Le Monde de l’Énergie —Pourquoi avoir fédéré les professionnels de la certification énergétique ? Quels rôles l’État leur a-t-il confié dans l’optique de la loi Climat et des objectifs de lutte contre les passoires thermiques ?
Yannick Ainouche —La Chambre des diagnostiqueurs de la Fnaim est aujourd’hui la principale fédération du diagnostic immobilier. Elle a beaucoup œuvré pour permettre au diagnostiqueur d’occuper une place essentielle dans la rénovation énergétique. Nous sommes chargés d’identifier les passoires énergétiques grâce au DPE, mais nous apportons aussi des solutions grâce à l’audit, puisqu’à partir de septembre, nous pourrons également effectuer cette prestation. Demain, nous livrerons aussi sans doute du conseil aux ménages afin de les accompagner dans leur parcours de rénovation.
Peu à peu, nous confortons notre place de pivot de la rénovation énergétique.
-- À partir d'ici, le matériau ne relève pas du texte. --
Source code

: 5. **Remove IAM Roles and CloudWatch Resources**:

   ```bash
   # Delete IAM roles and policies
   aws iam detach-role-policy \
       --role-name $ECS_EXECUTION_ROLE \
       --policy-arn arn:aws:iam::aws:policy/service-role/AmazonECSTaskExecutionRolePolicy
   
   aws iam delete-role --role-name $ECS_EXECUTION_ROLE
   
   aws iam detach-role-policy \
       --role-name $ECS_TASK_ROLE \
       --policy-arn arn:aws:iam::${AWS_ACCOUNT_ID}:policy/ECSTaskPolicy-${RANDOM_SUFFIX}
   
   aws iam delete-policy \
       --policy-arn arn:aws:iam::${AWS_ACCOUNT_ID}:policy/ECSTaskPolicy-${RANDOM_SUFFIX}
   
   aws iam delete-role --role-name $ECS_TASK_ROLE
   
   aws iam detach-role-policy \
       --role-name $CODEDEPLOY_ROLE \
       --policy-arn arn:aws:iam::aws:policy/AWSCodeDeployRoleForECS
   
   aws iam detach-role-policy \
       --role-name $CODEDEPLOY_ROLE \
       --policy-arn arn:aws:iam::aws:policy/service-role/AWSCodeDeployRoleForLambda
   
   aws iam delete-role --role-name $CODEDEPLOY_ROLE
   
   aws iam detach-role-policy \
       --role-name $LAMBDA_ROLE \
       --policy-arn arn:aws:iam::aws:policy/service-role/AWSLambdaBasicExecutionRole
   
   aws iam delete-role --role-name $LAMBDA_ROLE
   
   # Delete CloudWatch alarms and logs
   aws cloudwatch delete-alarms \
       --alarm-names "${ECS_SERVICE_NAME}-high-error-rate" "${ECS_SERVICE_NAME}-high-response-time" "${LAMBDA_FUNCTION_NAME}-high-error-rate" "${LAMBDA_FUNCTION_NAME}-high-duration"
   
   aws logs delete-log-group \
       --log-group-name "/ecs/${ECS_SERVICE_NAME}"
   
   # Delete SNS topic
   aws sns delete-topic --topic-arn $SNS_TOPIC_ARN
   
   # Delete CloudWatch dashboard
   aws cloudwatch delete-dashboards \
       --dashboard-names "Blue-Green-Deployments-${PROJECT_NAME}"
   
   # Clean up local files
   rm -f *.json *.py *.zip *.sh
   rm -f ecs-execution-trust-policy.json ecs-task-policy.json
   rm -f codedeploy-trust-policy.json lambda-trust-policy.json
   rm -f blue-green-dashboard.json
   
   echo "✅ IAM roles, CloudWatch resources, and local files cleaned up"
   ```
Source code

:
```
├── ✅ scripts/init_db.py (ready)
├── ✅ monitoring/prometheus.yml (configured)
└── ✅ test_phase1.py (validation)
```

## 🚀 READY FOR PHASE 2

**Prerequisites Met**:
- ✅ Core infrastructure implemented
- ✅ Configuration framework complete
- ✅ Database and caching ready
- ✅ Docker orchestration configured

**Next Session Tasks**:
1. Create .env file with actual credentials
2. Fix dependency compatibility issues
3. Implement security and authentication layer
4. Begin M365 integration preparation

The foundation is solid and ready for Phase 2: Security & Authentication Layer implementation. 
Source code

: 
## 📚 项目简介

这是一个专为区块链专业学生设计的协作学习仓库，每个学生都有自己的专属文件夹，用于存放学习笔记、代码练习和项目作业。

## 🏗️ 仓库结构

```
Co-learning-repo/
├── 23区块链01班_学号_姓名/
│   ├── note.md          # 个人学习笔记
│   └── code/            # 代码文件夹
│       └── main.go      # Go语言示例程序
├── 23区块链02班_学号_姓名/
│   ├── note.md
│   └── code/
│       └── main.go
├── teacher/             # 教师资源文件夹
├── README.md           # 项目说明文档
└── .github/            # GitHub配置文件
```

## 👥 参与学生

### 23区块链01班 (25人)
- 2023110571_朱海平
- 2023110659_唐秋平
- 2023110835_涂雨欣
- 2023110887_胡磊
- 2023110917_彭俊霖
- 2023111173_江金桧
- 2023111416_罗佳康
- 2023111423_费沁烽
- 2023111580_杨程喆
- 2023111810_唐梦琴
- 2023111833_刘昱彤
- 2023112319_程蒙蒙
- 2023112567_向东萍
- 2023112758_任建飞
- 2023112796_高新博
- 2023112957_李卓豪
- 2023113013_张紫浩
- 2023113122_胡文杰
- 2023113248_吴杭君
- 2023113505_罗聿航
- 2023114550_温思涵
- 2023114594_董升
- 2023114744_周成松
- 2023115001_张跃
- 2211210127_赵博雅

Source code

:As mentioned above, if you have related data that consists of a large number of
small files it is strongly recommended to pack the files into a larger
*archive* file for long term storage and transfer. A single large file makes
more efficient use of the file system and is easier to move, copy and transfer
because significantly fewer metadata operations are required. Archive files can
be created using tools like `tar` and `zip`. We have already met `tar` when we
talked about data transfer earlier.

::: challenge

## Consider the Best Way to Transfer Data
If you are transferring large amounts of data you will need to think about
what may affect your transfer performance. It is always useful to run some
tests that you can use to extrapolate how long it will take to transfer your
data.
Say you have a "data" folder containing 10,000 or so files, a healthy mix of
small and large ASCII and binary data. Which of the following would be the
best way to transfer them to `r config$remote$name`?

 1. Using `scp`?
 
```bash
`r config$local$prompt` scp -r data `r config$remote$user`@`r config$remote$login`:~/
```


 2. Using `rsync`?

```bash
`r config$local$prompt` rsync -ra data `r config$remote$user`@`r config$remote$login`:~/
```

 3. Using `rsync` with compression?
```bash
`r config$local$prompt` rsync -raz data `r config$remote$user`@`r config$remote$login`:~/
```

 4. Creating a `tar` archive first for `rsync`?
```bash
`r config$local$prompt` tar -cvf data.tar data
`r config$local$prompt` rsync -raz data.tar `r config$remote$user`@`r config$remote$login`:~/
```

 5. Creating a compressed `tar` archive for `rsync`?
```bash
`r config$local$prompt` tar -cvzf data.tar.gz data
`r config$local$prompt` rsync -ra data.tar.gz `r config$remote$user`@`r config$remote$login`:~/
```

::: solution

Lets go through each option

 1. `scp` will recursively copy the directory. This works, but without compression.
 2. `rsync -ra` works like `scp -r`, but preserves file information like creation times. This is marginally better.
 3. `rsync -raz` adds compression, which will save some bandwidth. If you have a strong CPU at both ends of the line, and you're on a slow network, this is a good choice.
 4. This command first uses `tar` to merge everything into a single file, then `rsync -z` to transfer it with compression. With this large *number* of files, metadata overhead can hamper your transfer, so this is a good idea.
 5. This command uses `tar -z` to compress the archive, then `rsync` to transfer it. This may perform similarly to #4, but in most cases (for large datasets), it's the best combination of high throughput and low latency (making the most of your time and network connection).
Parce que nos atouts sont reconnus : quelle autre profession intervient au quotidien dans le logement et dispose d’un maillage territorial aussi serré ? Chaque semaine, nous délivrons en France, 35 000 DPE ! Non seulement nous sommes présents partout, mais notre compétence ne se limite pas à l’énergétique : la plupart des opérateurs sont aussi formés pour l’électricité, les termites, l’amiante… Cette polyvalence peut se révéler très précieuse dans une optique de rénovation.